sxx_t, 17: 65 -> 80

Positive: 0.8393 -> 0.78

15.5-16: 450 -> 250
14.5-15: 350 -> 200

---*---

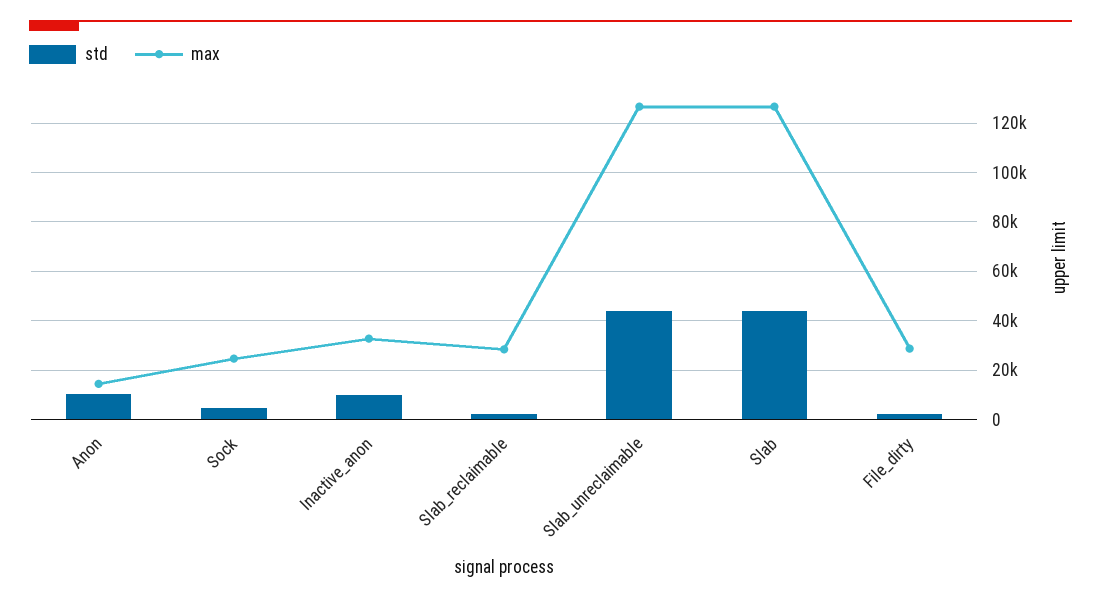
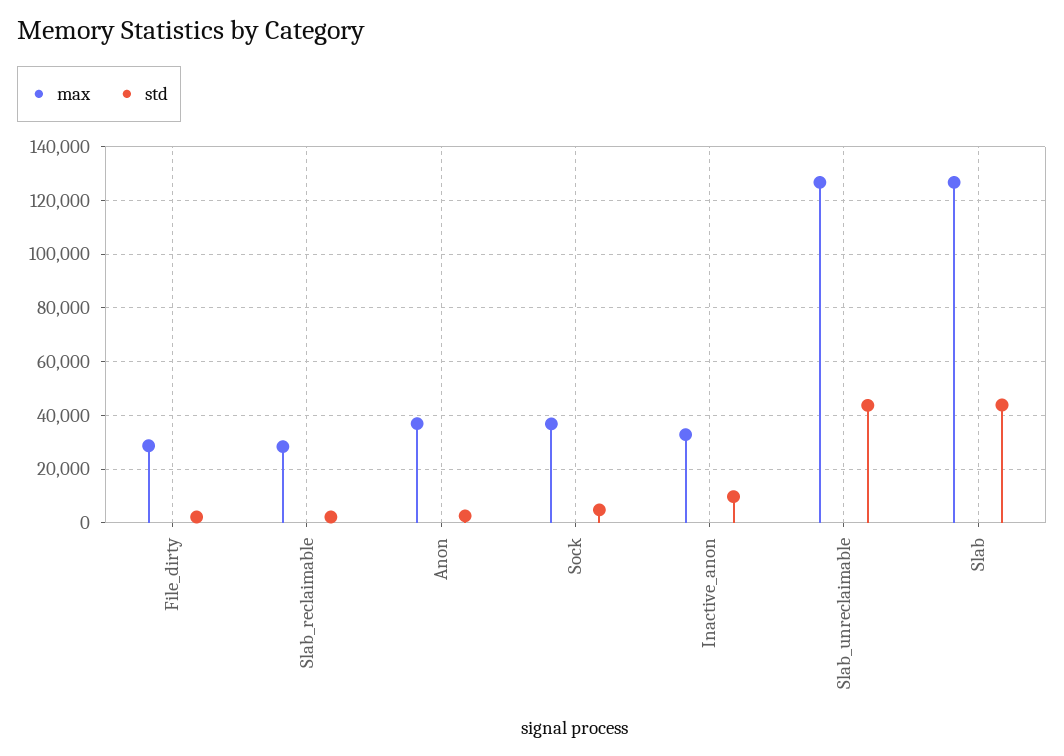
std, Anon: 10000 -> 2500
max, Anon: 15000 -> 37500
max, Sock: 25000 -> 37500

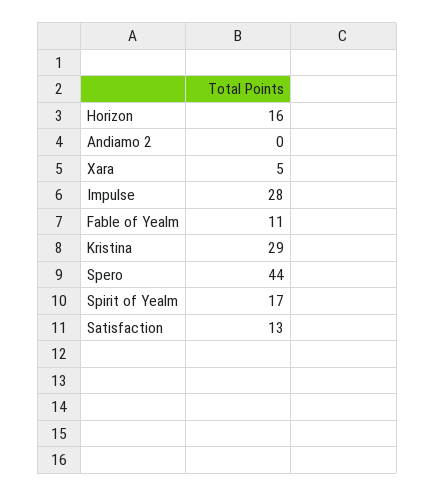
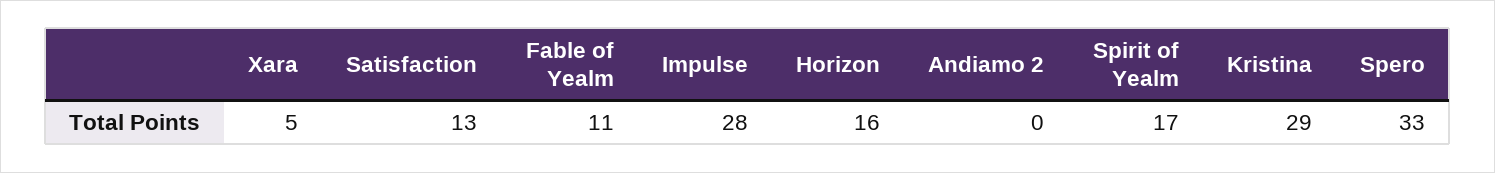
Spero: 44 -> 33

---*---

* **Exercise directions**
From the listing above, copy every line that includes the word "Anon".

* **Output**
std, Anon: 10000 -> 2500
max, Anon: 15000 -> 37500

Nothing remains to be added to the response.